Saturday, May 21, 2011

Sensing Superiority At The End Of The World










It's crummy to make fun of folks no matter their stripe. There's only one real reason the culture has picked up on "the rapture is gonna happen" meme from the Internet: because it's really fun to feel superior. More than being funny, it makes everyone feel very smart and enlightened. Otherwise no one would care about a slow-talking elderly man with a radio station and a public access show that most everyone ignores, even if he's putting a date on the end of the world.

Most people who claim the Bible as a normative text for how they live their life aren't crunching numbers to get a timetable for the end of the world. Most people who obsess over the end of the world are, in a round about way, working out their own anxieties in a world that they don't feel that they fit into. They also feel a warped sense of justice in dividing people into "us" and "them", where being the "us" makes them feel safe and justified in the little existence they've carved out for themselves, never having to deal with "them" ever again.

The whole "rapture" is not an ancient concept. I read a lot about it a bunch of years ago when it got really hot in evangelical Christian circles. I was interested in it because it made some uppity claims about Catholics and that was my main area of study. It has an interesting history that is a grand commentary on the state of American religion. But much like the Westboro Baptist folks, a relatively fringe group gets press so another group of people can gawk. This kind of cultural rubber-necking comes at a price, namely by offering them free advertising. Obviously, most no one thinks the world is ending or that certain kinds of Christians are going to disappear today (or more accurately, an hour ago).
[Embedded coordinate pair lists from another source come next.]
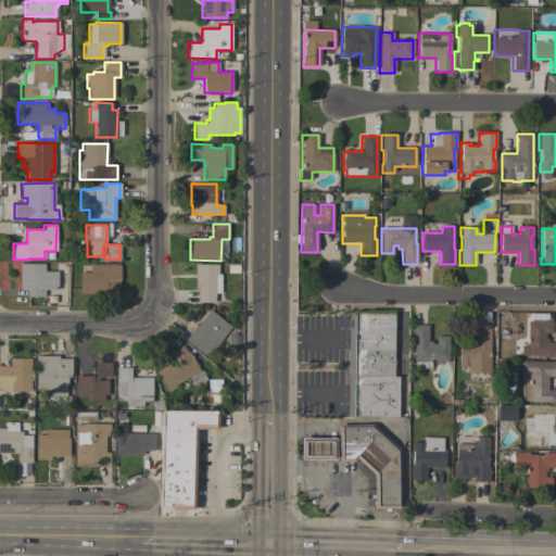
[(20,264),(45,264),(45,272),(57,272),(57,290),(43,290),(43,297),(27,297),(27,290),(20,290),(20,264)]
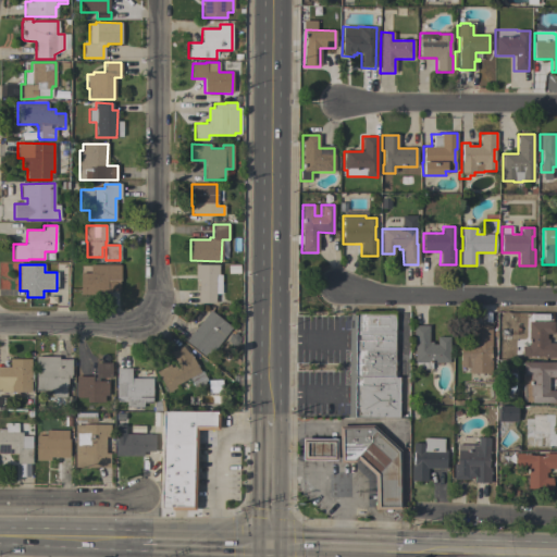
[(198,280),(195,280),(195,264),(219,264),(219,274),(221,274),(221,294),(215,294),(214,304),(197,304),(198,280)]
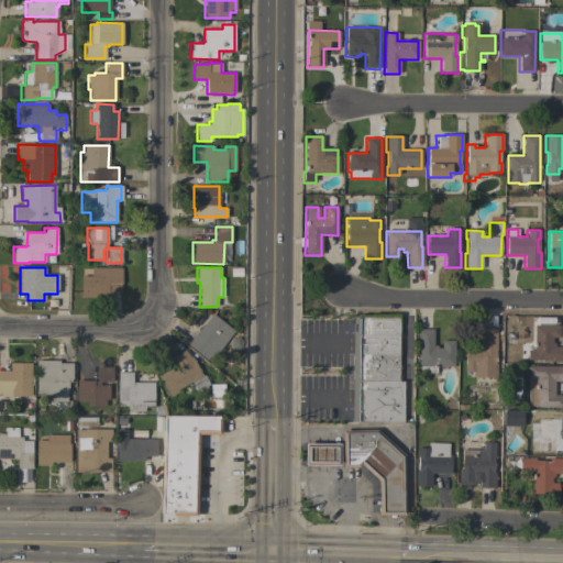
[(121,268),(121,284),(120,284),(120,295),(108,295),(108,298),(80,298),(80,276),(90,276),(90,268),(121,268)]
Catholics don't believe in the largely Evangelical belief in the "rapture", a theological construct that tries to reckon a precise timetable of the end of the world with the Bible. This is mainly because the Bible itself does not demand to be read that way. The Bible is many voices, and at a key level is a community memory of God working among a certain people committed to writing for posterity. Apocalyptic texts (like Daniel or, most famously, Revelation) were written in the context of intense struggle and persecution. As a genre of literature, apocalyptic writings in antiquity were highly symbolic and were a way for a community to reconcile both their hope in God and trust in His sovereignty with the most trying of circumstances. If there is any "coding" to apocalyptic literature that can be gleaned from the text, it's in literary structure and not charting the end of time. The use of numbers and dating spoke to the intended audience in a way that may be largely inaccessible to us, but the main message of these texts is clear: in the end, it is not evil or suffering or death or destruction or persecution that had the final say, no matter how it is conceptualized or personified. In the end, God has the final say, and with Him, also goodness, and healing, and restoration, and reconciliation.
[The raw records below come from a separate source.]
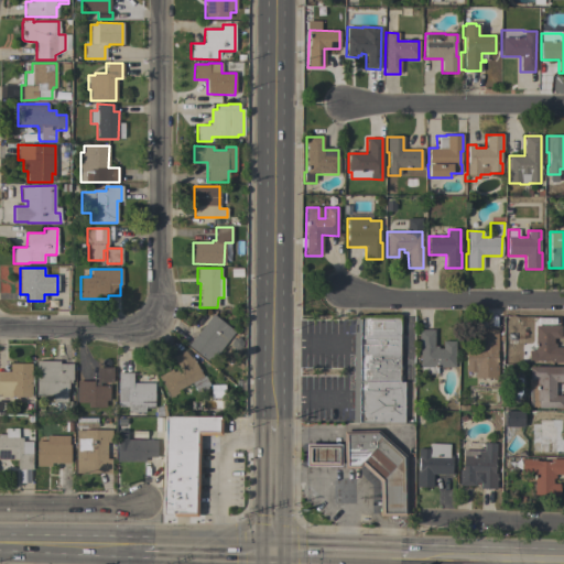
[(209,362),(187,345),(212,314),(234,332),(209,362)]
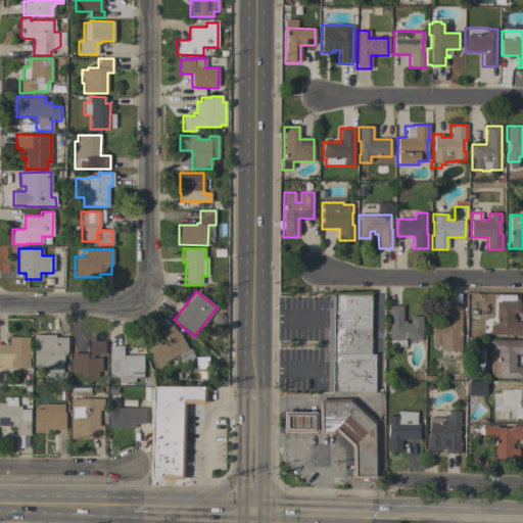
[(327,353),(327,296),(332,296),(332,293),(370,293),(370,353),(327,353)]
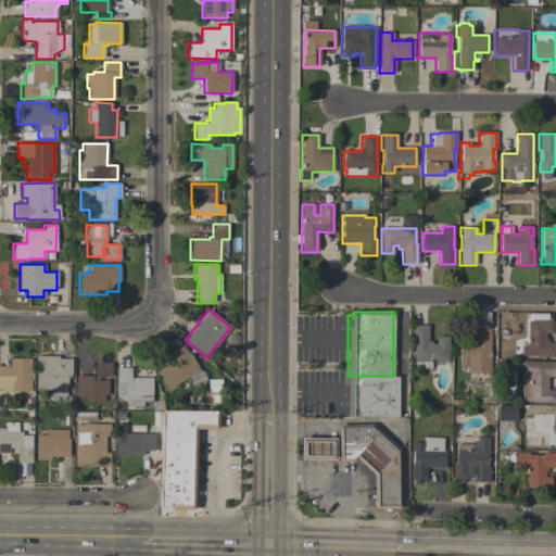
[(552,320),(552,333),(544,333),(544,339),(546,339),(546,342),(555,342),(555,357),(542,357),(542,355),(520,355),(520,345),(527,345),(527,320),(552,320)]
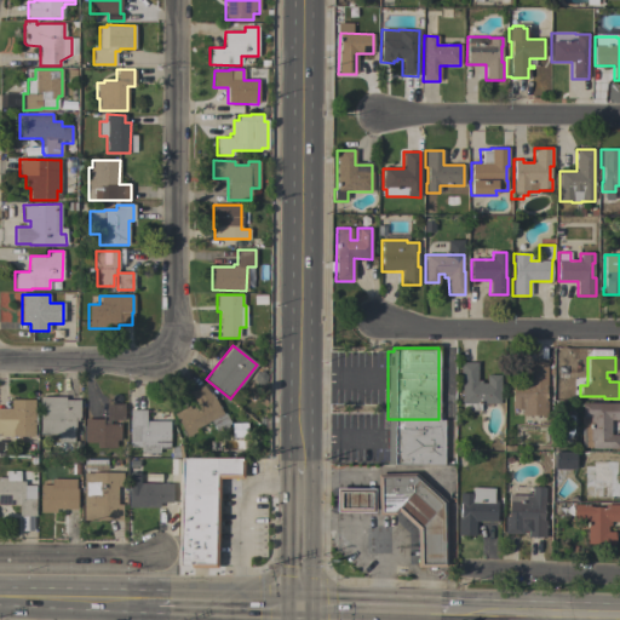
[(459,362),(476,362),(476,380),(481,380),(481,383),(486,383),(486,374),(499,374),(499,403),(480,403),(480,411),(463,411),(463,403),(461,403),(461,386),(459,386),(459,362)]
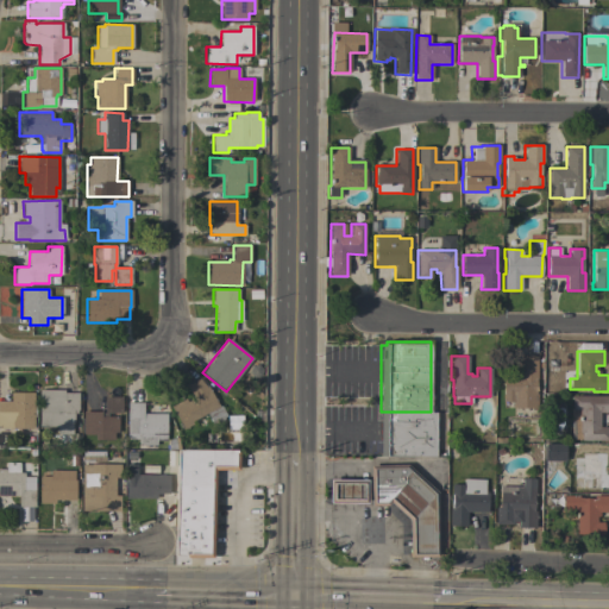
[(537,378),(535,378),(535,394),(537,394),(537,408),(512,408),(512,402),(502,402),(502,393),(503,393),(502,376),(519,376),(519,356),(537,356),(537,378)]
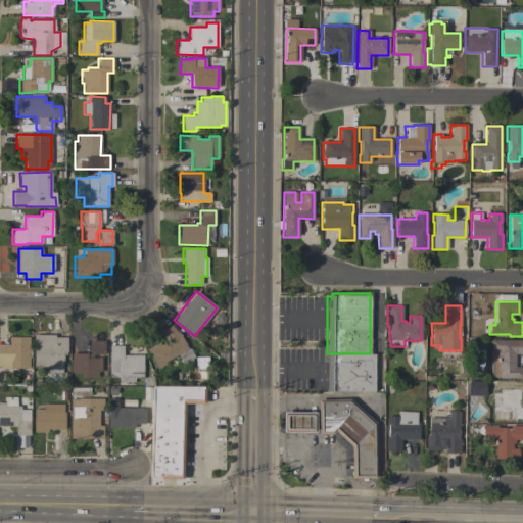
[(146,349),(158,342),(160,345),(167,341),(159,332),(172,325),(177,333),(178,332),(188,349),(164,362),(165,364),(157,369),(146,349)]
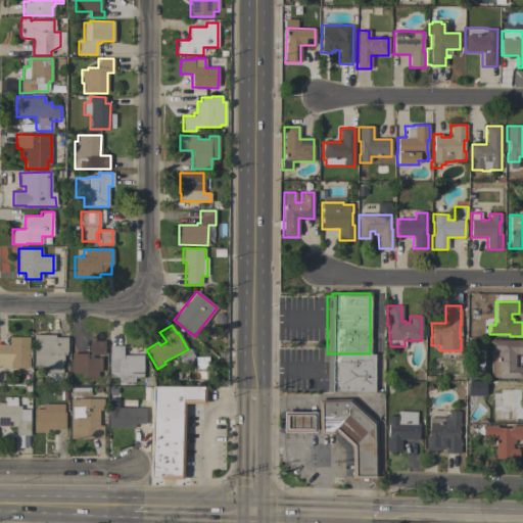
[(54,335),(54,337),(66,337),(66,352),(65,352),(65,354),(63,354),(63,363),(61,363),(61,373),(48,373),(48,367),(33,367),(33,335),(54,335)]
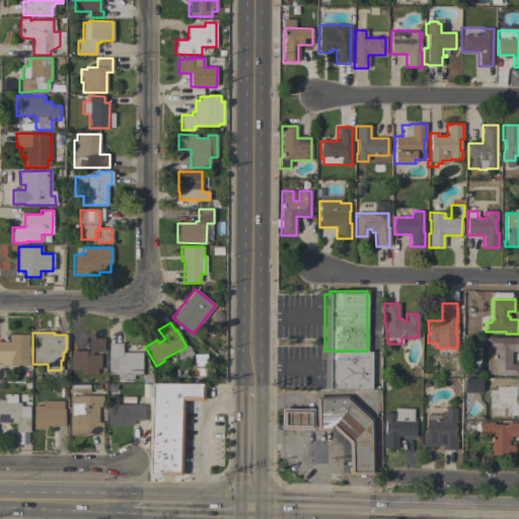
[(28,346),(30,346),(30,356),(28,356),(27,366),(0,365),(0,342),(9,342),(9,334),(28,335),(28,346)]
I cannot imagine that something like that wouldn't have a receptive audience.

So as May 21st comes to a close, my hope is that this is a day remembered not for a failed prophecy worked from the clumsy calculations of an elderly Bible-believing Christian who most people ignored before and who most people will return to ignoring tomorrow. One of the most grating stereotypes of Christians is the projection of a sense of superiority (it is even more irritating when it is true). But catch yourself before the end of the day, because you might be doing it too.


- Posted using BlogPress from my iPhone


1 comment:

  1. Tom,

    I agree with most of what you said, but i think there is more at play here. This is not a friendly, loving Christian preacher talking about the rapture - this is a angry, hate-spewing bigot. His God is one of vengeance and fire; mine is a God of compassion and joy. And so part of the media outcry here is, i believe, a subtle (or not so subtle) disarming of a person using their misguided faith to hurt others. Same goes for Westboro - yes, they are getting free press every time a news outlet covers them protesting a soldier's funeral, but they are also being exposed to the general population.

    So yes, we shouldn't demonize an old man for being wrong about his rapture-math and, of course, the right thing to do is to forgive and forget and let him live out the end of his life in the no-doubt psychologically painful manner that a lifetime of disappointments will cause. But i can't help but feel that there is also a little bit of hopefulness here - maybe, just maybe, after seeing how these doomsday predictions never pan out, more people will turn to God for genuine comfort and find a God closer to mine than to Camping's.